→ What you need to do
From the RKE2 thread below, reproduce word for word the passage starting with "Is there a page in the documentation explaining an..." and going on through "denied attempts )".

Is there a page in the documentation explaining an...
# rke2
c
Is there a page in the documentation explaining any differences between the rpm install and tar ? Because i'm trying to get an install working with RHEL 9 but after installation i'm getting tls errors in pod communication towards external and in cluster. Even if these are set to use plain http internal. ( I'm maybe thinking it's selinux related, although it doesn't show any denied attempts )
a
Maybe this can help https://deepwiki.com/rancher/rke2/3.1-linux-installation Ive installed RKE2 using the RPM method on RHEL9 and got no issues, so maybe it is a configuration error.
c
RPM installation pulls in selinux dependencies via the rke2-selinux package which is required by rke2-common. that’s pretty much it.
c
yes that i noticed. Just weird i'm getting the tls errors with old certificates even if the call was originally http call between containers. Only 2 things changed my end. testing on RHEL and the newer version that came out. So trying to debug what caused it.
The weird thing is, the calls with https to external get the same error as in cluster calls with http that get redirected to https. So it's some sort of policy forcing it. Could possible also calico?
Copy code
E0722 07:10:47.292147       1 sync.go:62] "error setting up issuer" err="Get \"<https://acme-v02.api.letsencrypt.org/directory>\": tls: failed to verify certificate: x509: certificate has expired or is not yet valid: current time 2025-07-22T07:10:47Z is after 2022-11-27T18:11:37Z" logger="cert-manager.controller" resource_name="cloudflare-testcluster" resource_namespace="" resource_kind="ClusterIssuer" resource_version="v1"

→ Data supplied

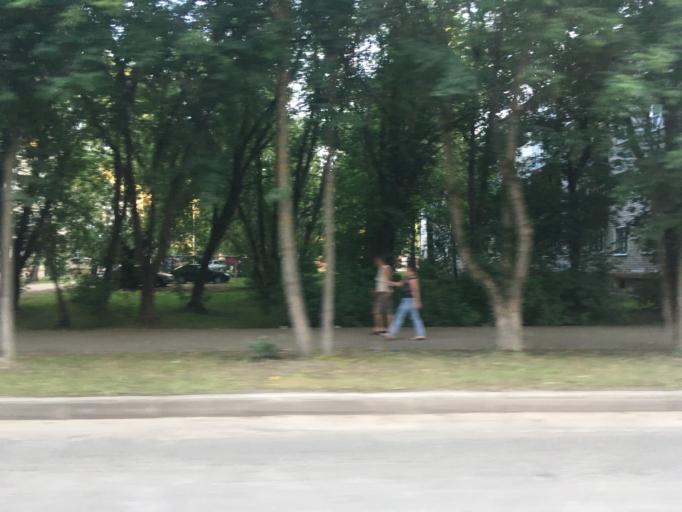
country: RU
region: Mariy-El
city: Yoshkar-Ola
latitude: 56.6478
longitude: 47.8814
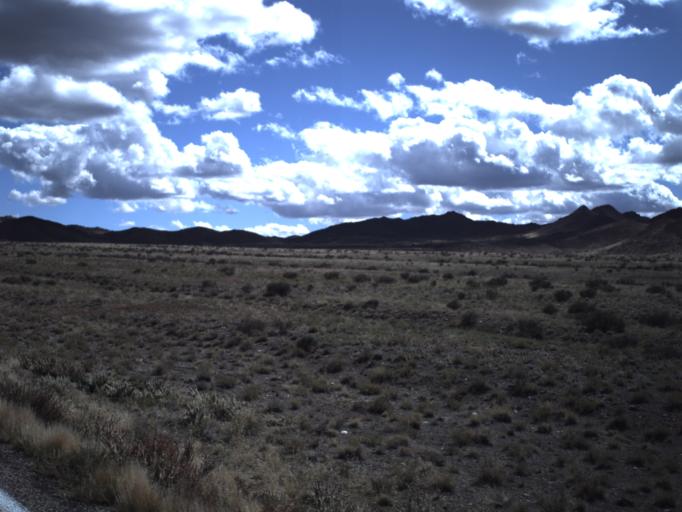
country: US
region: Utah
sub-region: Beaver County
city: Milford
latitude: 38.4424
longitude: -113.3217
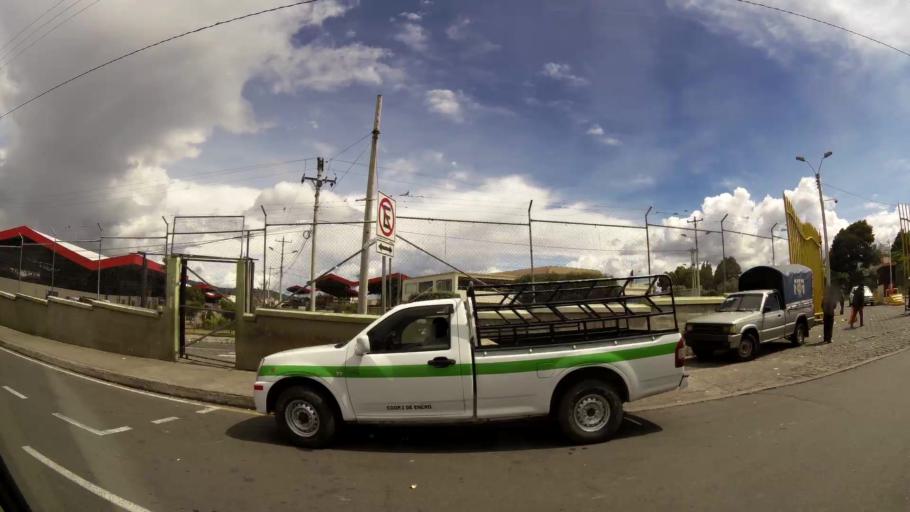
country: EC
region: Tungurahua
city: Ambato
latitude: -1.2698
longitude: -78.6165
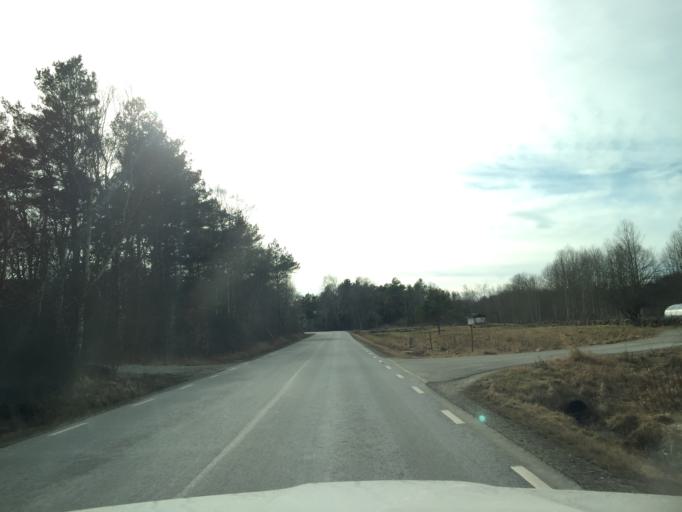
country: SE
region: Vaestra Goetaland
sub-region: Tjorns Kommun
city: Skaerhamn
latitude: 58.0299
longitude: 11.5417
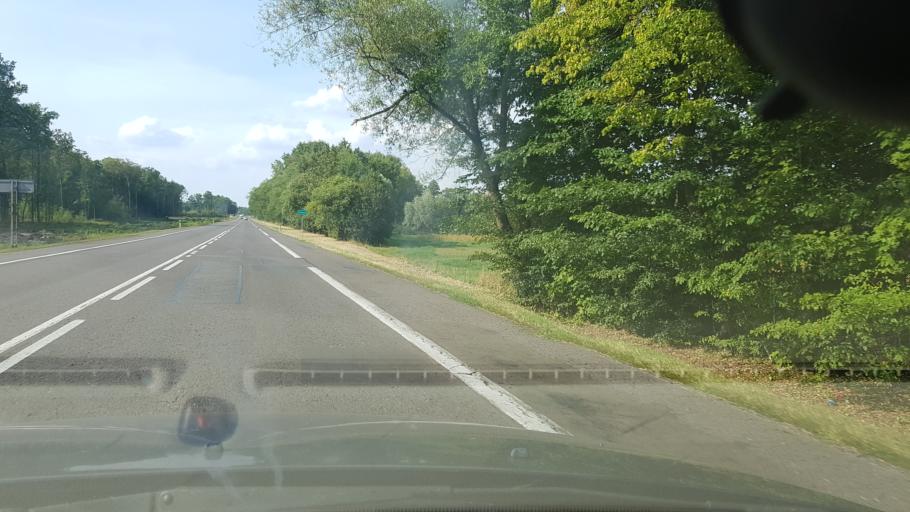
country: PL
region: Masovian Voivodeship
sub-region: Powiat ciechanowski
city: Glinojeck
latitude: 52.7446
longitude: 20.3167
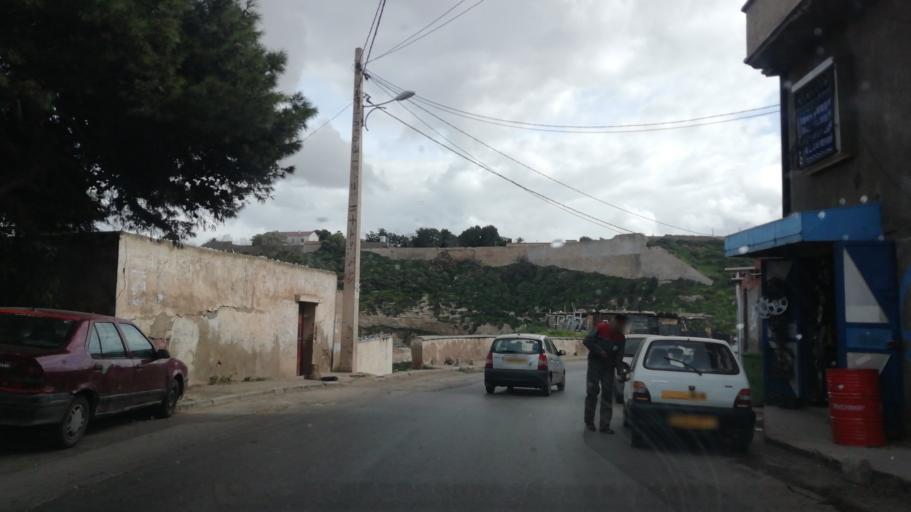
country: DZ
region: Oran
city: Oran
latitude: 35.6963
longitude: -0.6595
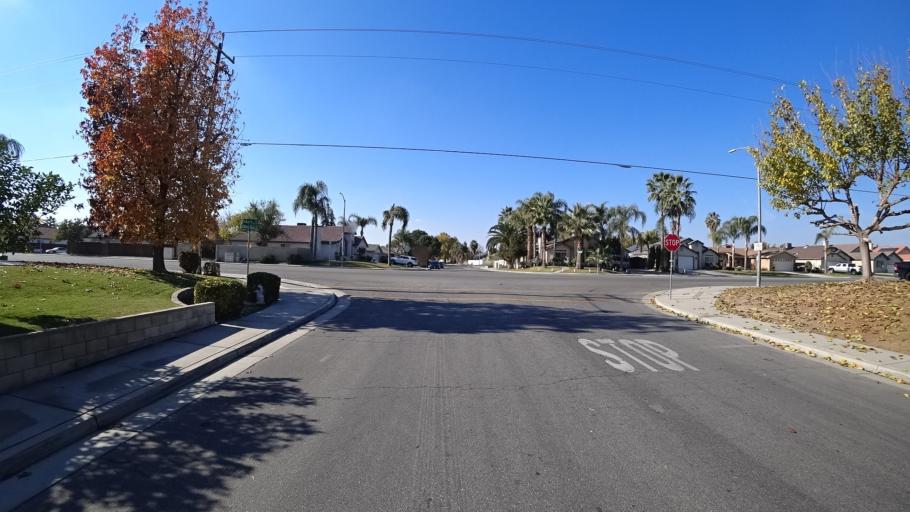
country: US
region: California
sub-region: Kern County
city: Greenfield
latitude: 35.2909
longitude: -119.0475
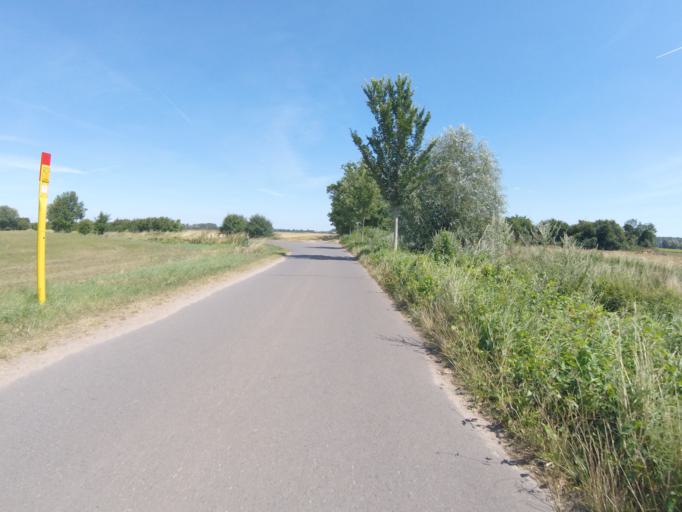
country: DE
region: Brandenburg
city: Mittenwalde
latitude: 52.2763
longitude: 13.5415
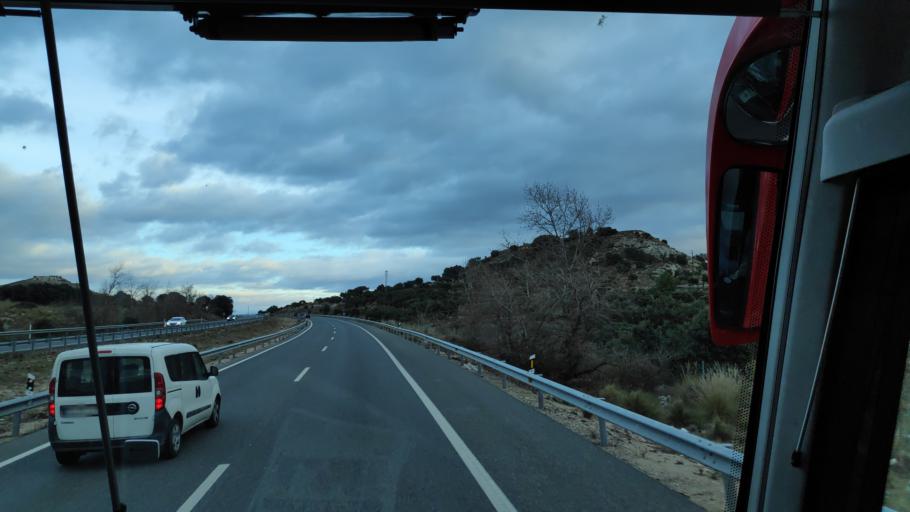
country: ES
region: Madrid
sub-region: Provincia de Madrid
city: Fuentiduena de Tajo
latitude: 40.1414
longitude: -3.2076
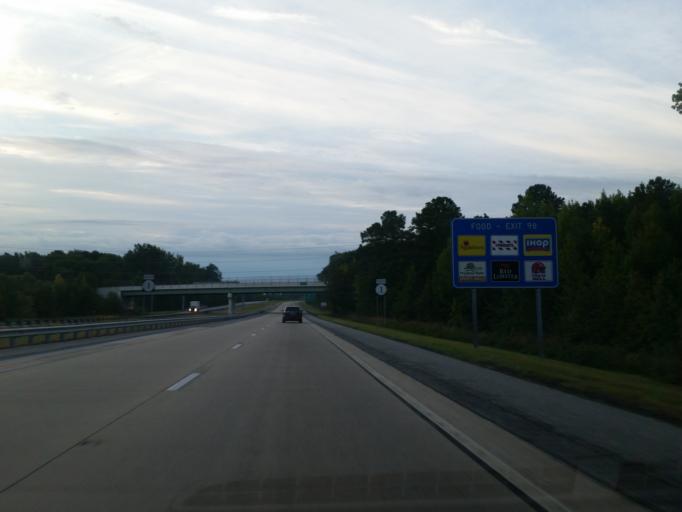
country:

→ Response to the exercise
Is there a page in the documentation explaining an...
# rke2
c
Is there a page in the documentation explaining any differences between the rpm install and tar ? Because i'm trying to get an install working with RHEL 9 but after installation i'm getting tls errors in pod communication towards external and in cluster. Even if these are set to use plain http internal. ( I'm maybe thinking it's selinux related, although it doesn't show any denied attempts )